The park makes up the whole surface of Easter Island. The main village is Hanga Roa, and it is located in the middle of the southern Pacific Ocean, 3,700 kilometers away from the Chilean coast. This makes the island the most isolated territory in the world. Easter Island (called Rapa Nui by the islanders) was declared a National Park and Historic Monument in 1935 with the purpose of protecting and preserving the archaeological treasures that have given the island a universal renown.
It has a surface of 6,666 hectares and a mild maritime warm climate, with rains throughout the year and subtropical characteristics.
The flora is defined by the only typical species: the toromiro, which is currently extinct in its natural form. These specimens can only be found in botanical gardens. Most of the island is covered by an herbaceous steppe conformed mainly of ferns. Some plant species are the hau, the makoi, the mahute, the ugaho, the ti. The forests are made up of imported species such as the eucalyptus, the miro Tahiti or paradise tree, the acacia and the cypress.

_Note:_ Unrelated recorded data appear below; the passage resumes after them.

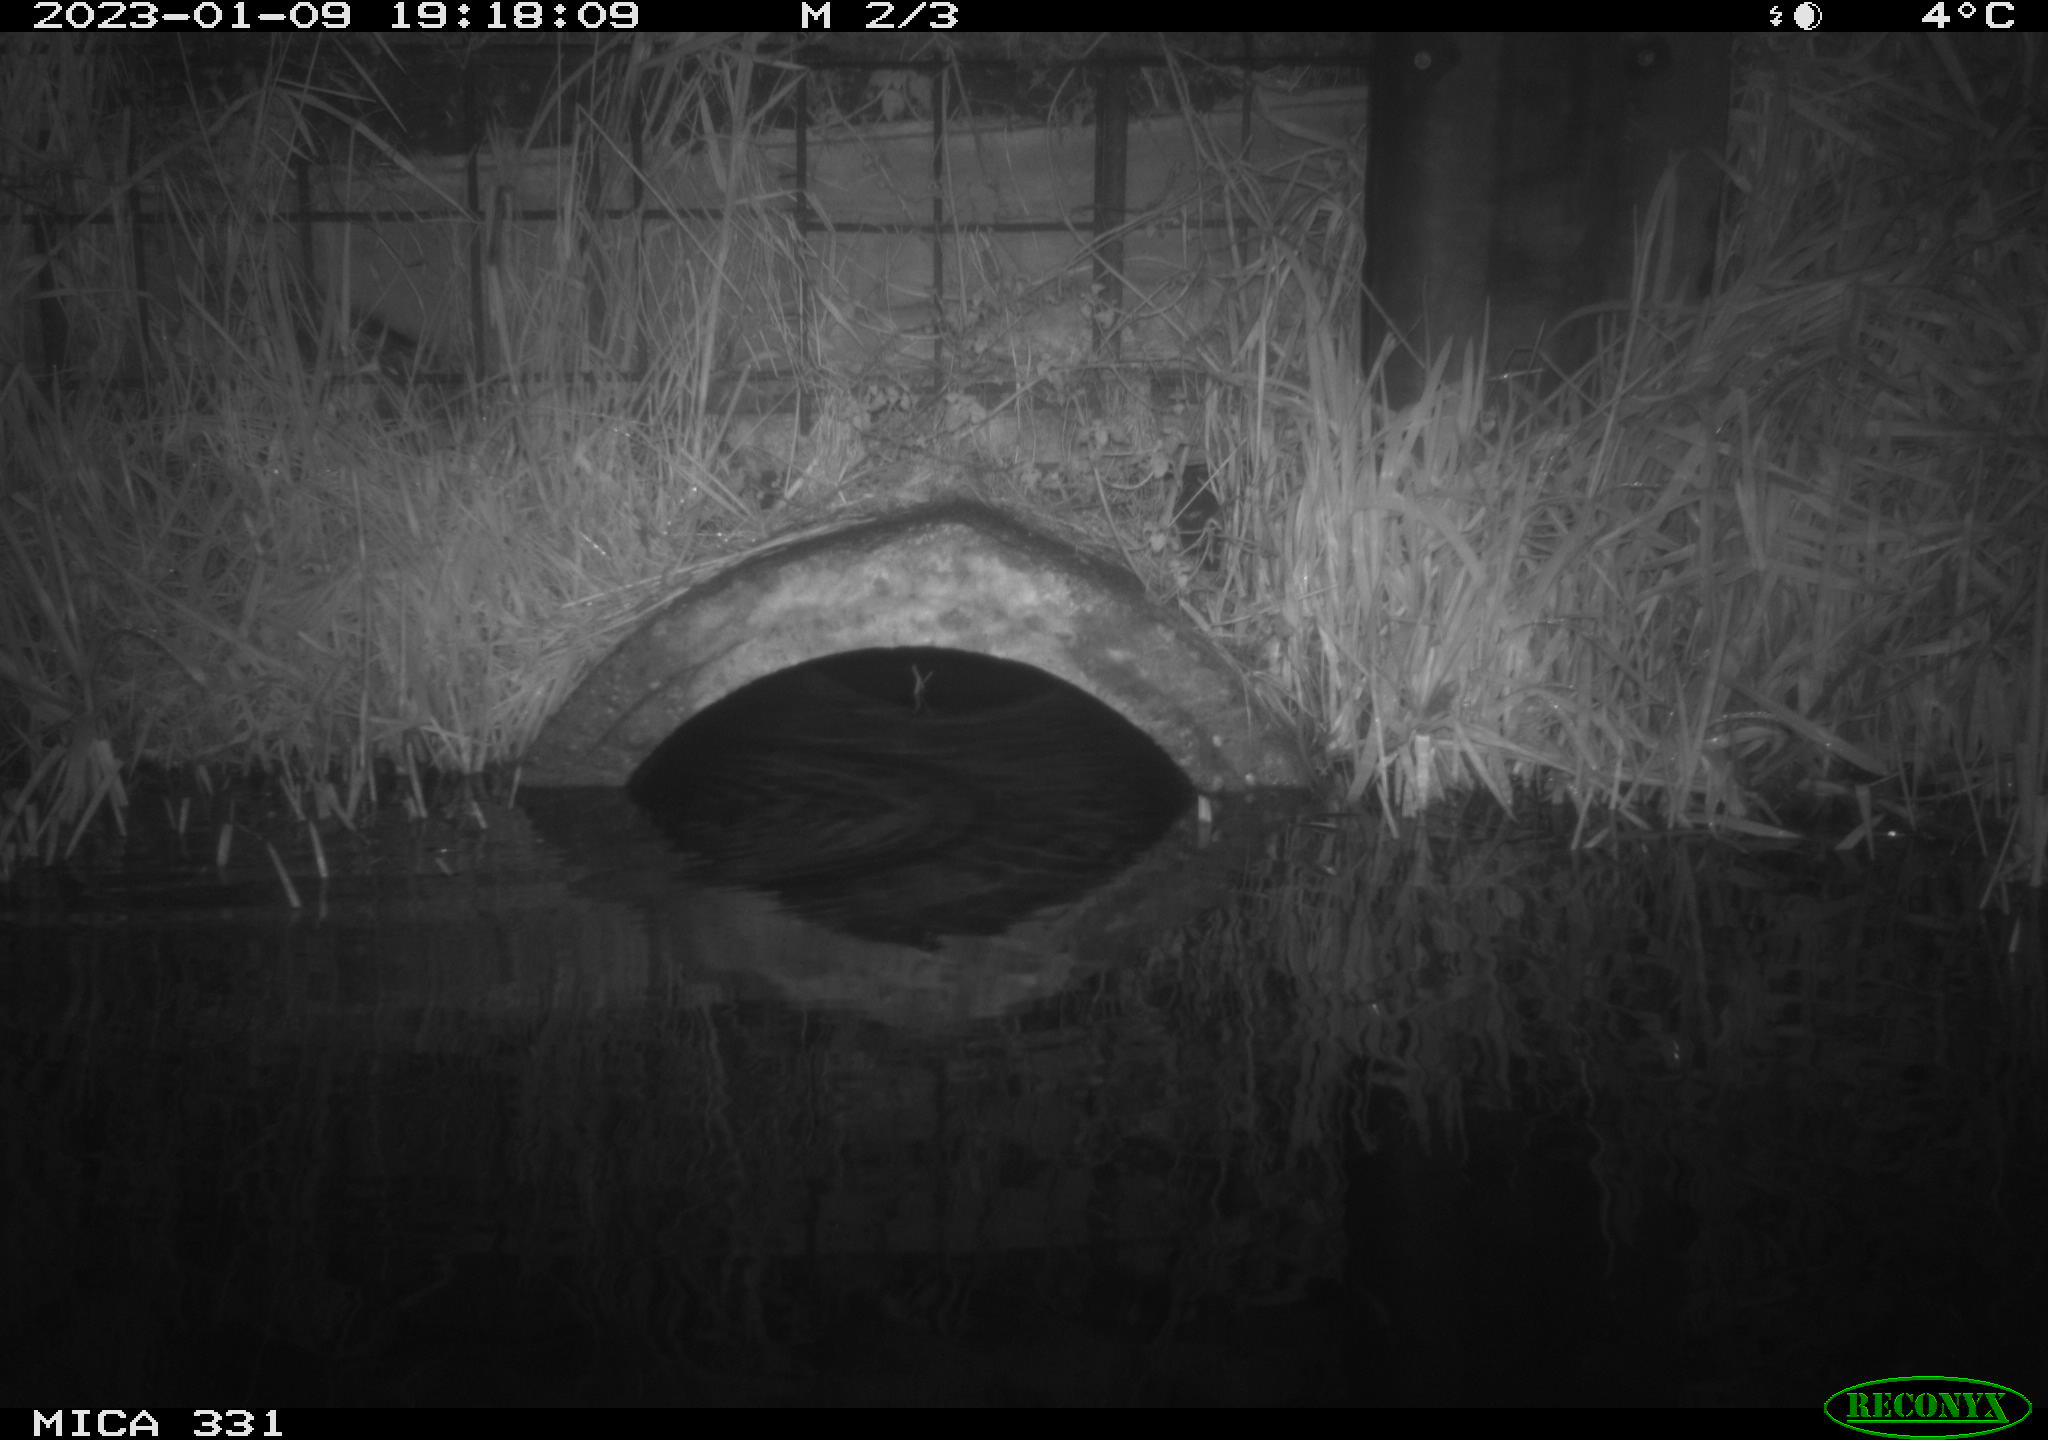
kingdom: Animalia
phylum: Chordata
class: Mammalia
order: Rodentia
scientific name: Rodentia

There are five species of land birds brought in from continental Chile. They are the common tiuque, the sparrow, the diuca finch, the partridge and the cock pigeon. Marine birds are of cultural and scientific interest as they are widely represented in archaeological objects. The most frequent figure is the makohe or frigate bird. Another very important bird in the islander culture is the manutara or sooty tern. The autochthonous land fauna is extremely scarce, although rodents are abundant.
The park’s main focus of attraction is the moai. A particularly interesting site is the ceremonial village of Orongo, center of the “bird-man” ritual. There are some beautiful beaches with fine sand that contrast with the hard geography of the island. Many nautical activities can be practiced in them, such as rowing, swimming and fishing.